Jurgen bey biography of alberta
But you can also imagine that such behaviour is much better understood by dancers. So maybe we should investigate how to dance through space to be able to have people get from their trains to their trams. So how can design inspire social action? It rephrases the question: How do we actually change our public space if social behaviour becomes more important than statistics?
Then besides questioning our engineers, we also have to question our culture-makers and our writers: What kind of language is best suited to be on a train station? Or ask dancers what kind of movement would help people to interact better than we did before. How can design teach someone to dream differently? Basically by being confronted with different possibilities.
So I think through design, you are able to rephrase questions and to make the context really different. Therefore you experience things differently and you grow differently. The material shrinks around the different pieces and forms a smooth elastic skin, giving them an entirely new appearance. By cross-breeding and grafting, products and materials of a different nature can merge and develop into new products.
The woods of Oranienbaum are filled with felled trees scattered around. These trees could serves as giant benches by cross-breeding the trees with a number of different chairs ; an interaction between culture and nature.
Jurgen bey biography of alberta
The tree trunk is the seat, the bronze casts of chair backs transform it into a proper piece of furniture. In the past twenty years, Dutch design has become more and more ornamented, historically driven, and crafty. But that makes spaces so homey and messy. I think he was lucky to live in a period of upheaval. There are always moments in history, when designers are able to establish themselves easily with their own aesthetics, because they live between two periods.

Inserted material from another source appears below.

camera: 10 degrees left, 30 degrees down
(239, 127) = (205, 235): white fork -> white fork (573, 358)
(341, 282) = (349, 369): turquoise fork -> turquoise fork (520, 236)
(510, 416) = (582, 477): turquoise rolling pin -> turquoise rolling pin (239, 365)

My own work might have never been noticed either at another period of time. With his Crate furniture, Rietveld looked deep into the future, he anticipated the do-it-yourself movement and the idea of open design, where designers share their ideas. This furniture was socially driven. Jurgen Bey is a contemporary Dutch designer, his works are presented at Stardust.

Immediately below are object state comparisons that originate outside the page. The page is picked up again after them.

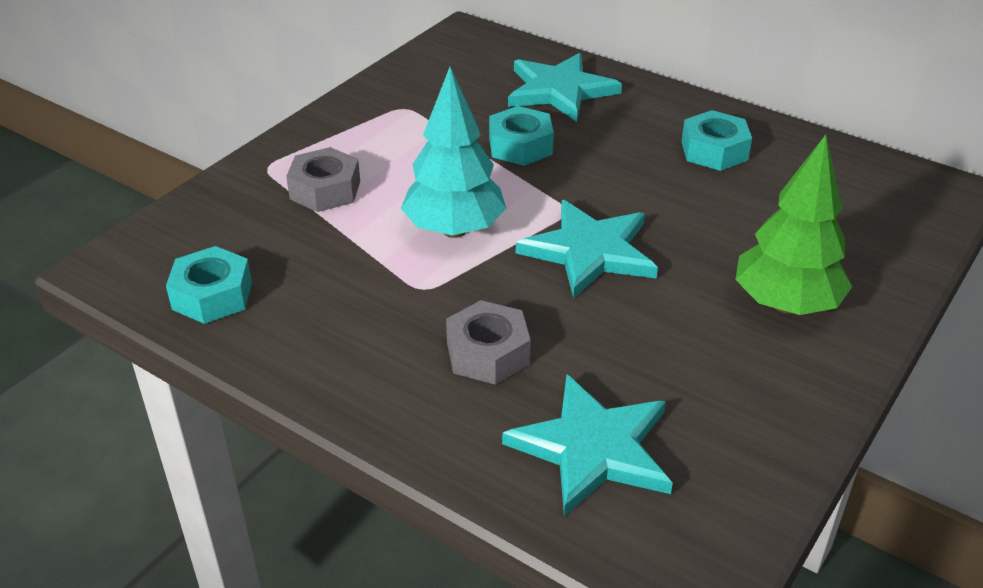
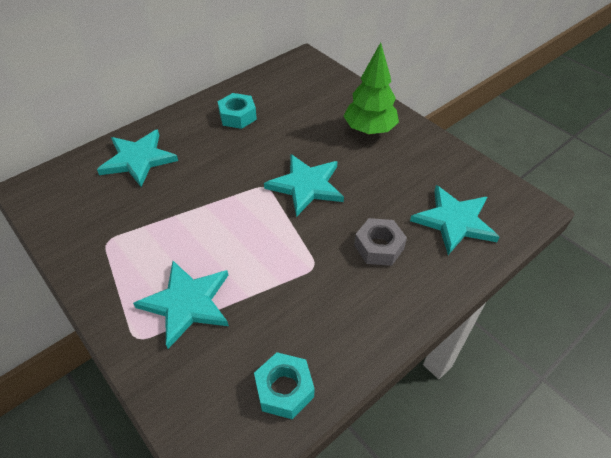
camera: 75 degrees left, 10 degrees up
(325, 190) = (187, 303): grey nut -> turquoise star
(454, 230) = (263, 240): turquoise tree -> none
(520, 146) = (190, 191): turquoise nut -> none

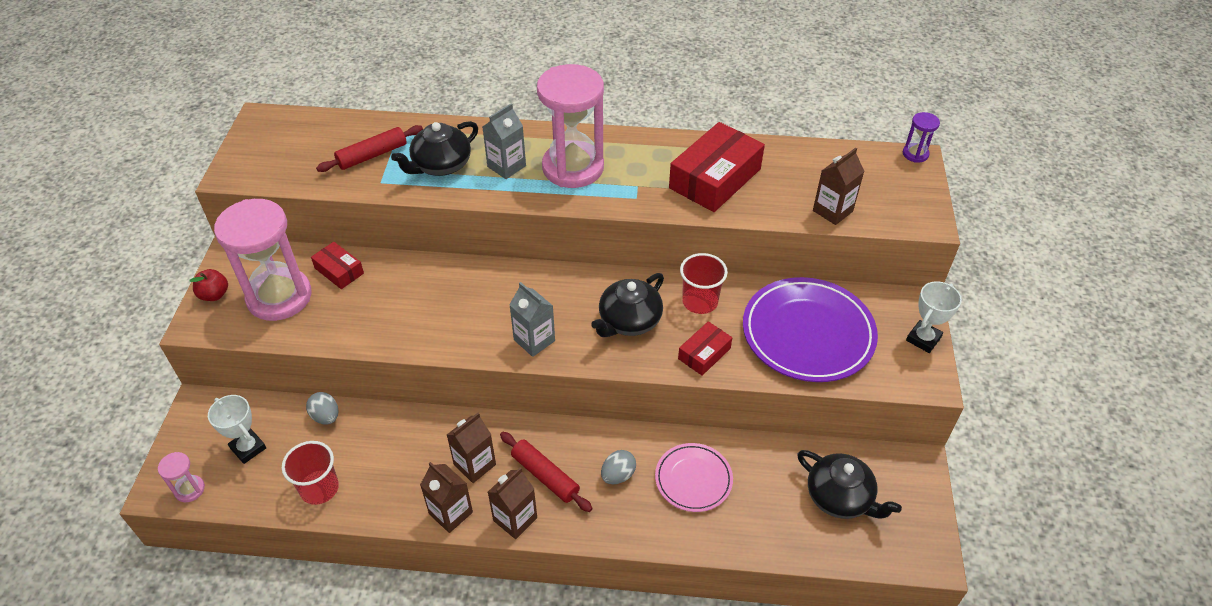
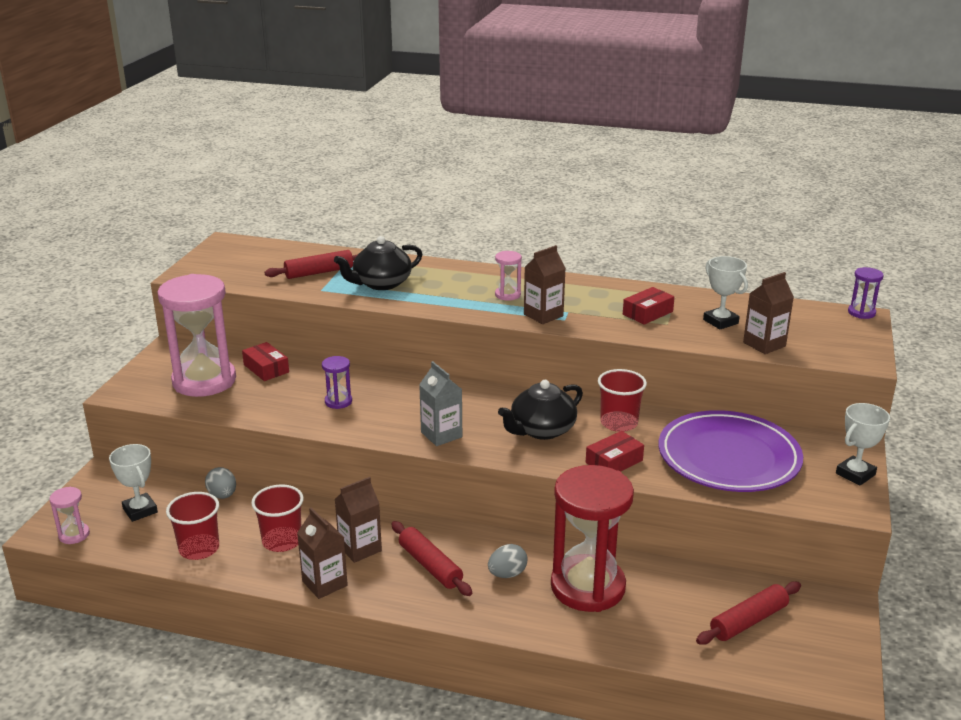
camera: 10 degrees right, 20 degrees down
(214, 295) = (145, 374): red apple -> none
(398, 466) = (282, 541): none -> red cup
(423, 308) = (338, 401): none -> purple hourglass
(506, 166) = (443, 289): grey carton -> none
(515, 519) = (389, 596): brown carton -> brown carton (543, 315)
(573, 168) = (507, 295): pink hourglass -> pink hourglass, size x0.42
(693, 479) = (588, 587): pink plate -> red hourglass
(715, 178) = (647, 313): red box -> red box, size x0.52
(786, 183) = (720, 321): none -> white trophy
(840, 497) = (748, 621): black teapot -> red rolling pin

He studied at the Design Academy Eindhoven and has since run studios independently or in collaboration with others, while teaching at the Design Academy Eindhoven in previous years, and currently, at the Royal College of Art in London. Bey's work includes product, furniture, interior and public space design, and is produced by his studio, or by companies such as Droog, Royal Tichelaar Makkum, and Moooi.
Bey is known as a critical designer, driven to understand the world and to question it in a unique manner.